The 2019 Young Lion Cup was announced on August 27 and was held on the Destruction tour throughout September. It featured 8 participants: 4 from the New Japan Dojo, 3 from the Los Angeles Dojo, and 1 from the Fale Dojo. 2 competitors also competed in the 2017 tournament.

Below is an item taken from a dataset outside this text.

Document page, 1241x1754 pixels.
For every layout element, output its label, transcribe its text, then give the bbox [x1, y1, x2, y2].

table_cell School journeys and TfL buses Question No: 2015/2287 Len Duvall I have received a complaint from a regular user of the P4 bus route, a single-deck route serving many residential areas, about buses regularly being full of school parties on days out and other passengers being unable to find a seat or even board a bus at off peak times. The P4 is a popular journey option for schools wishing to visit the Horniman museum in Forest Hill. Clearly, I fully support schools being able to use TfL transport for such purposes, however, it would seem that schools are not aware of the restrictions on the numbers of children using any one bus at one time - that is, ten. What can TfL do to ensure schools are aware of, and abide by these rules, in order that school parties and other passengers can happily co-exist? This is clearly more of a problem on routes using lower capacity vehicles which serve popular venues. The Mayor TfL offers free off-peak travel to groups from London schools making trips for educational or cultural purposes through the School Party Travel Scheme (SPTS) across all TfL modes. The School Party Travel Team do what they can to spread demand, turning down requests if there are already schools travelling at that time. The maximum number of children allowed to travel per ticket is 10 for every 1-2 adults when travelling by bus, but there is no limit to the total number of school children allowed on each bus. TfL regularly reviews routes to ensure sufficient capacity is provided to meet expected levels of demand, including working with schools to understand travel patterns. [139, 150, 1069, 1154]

Karl Fredericks won with 12 points.

Final standings
| Karl Fredericks | 12 |
| Shota Umino | 10 |
| Ren Narita | 10 |
| Alex Coughlin | 8 |
| Clark Connors | 8 |
| Yota Tsuji | 4 |
| Michael Richards | 2 |
| Yuya Uemura | 2 |

| Young Lion Cup | Uemura | Tsuji | Umino | Narita | Richards | Coughlin | Connors | Fredericks |
|---|---|---|---|---|---|---|---|---|
| Uemura | X | Tsuji (8:50) | Umino (6:53) | Narita (8:35) | Richards (8:47) | Coughlin (7:49) | Uemura (9:31) | Fredericks (6:12) |
| Tsuji | Tsuji (8:50) | X | Umino (7:34) | Narita (7:49) | Tsuji (6:44) | Coughlin (10:12) | Connors (7:43) | Fredericks (7:23) |
| Umino | Umino (6:53) | Umino (7:34) | X | Umino (9:09) | Umino (8:00) | Umino (8:14) | Connors (6:50) | Fredericks (7:17) |
| Narita | Narita (8:35) | Narita (7:49) | Umino (9:09) | X | Narita (7:18) | Narita (7:49) | Connors (7:25) | Narita (7:06) |
| Richards | Richards (8:47) | Tsuji (6:44) | Umino (8:00) | Narita (7:18) | X | Coughlin (6:13) | Connors (7:09) | Fredericks (6:12) |
| Coughlin | Coughlin (7:49) | Coughlin (10:12) | Umino (8:14) | Narita (7:49) | Coughlin (6:13) | X | Coughlin (7:53) | Fredericks (8:01) |
| Connors | Uemura (9:31) | Connors (7:43) | Connors (6:50) | Connors (7:25) | Connors (7:09) | Coughlin (7:53) | X | Fredericks (7:06) |
| Fredericks | Fredericks (6:12) | Fredericks (7:23) | Fredericks (7:17) | Narita (7:06) | Fredericks (6:12) | Fredericks (8:01) | Fredericks (7:06) | X |

==2026==
The 2026 Young Lion Cup was announced on January 6 and was held on the Road to the New Beginning tour throughout that January culminating on February 1.. This was the first Young Lion Cup to be held as a single-elimination tournament. It featured six participants: 5 from the New Japan Dojo and 1 from the LA Dojo.